_EXERCISE REQUIREMENTS:_ Could you transcribe all of the data word for word?

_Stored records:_
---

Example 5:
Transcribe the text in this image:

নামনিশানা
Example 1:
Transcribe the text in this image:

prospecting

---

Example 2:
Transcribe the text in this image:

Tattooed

_TASK ANSWER:_
---

Example 5:
Transcribe the text in this image:

নামনিশানা
Example 1:
Transcribe the text in this image:

prospecting

---

Example 2:
Transcribe the text in this image:

Tattooed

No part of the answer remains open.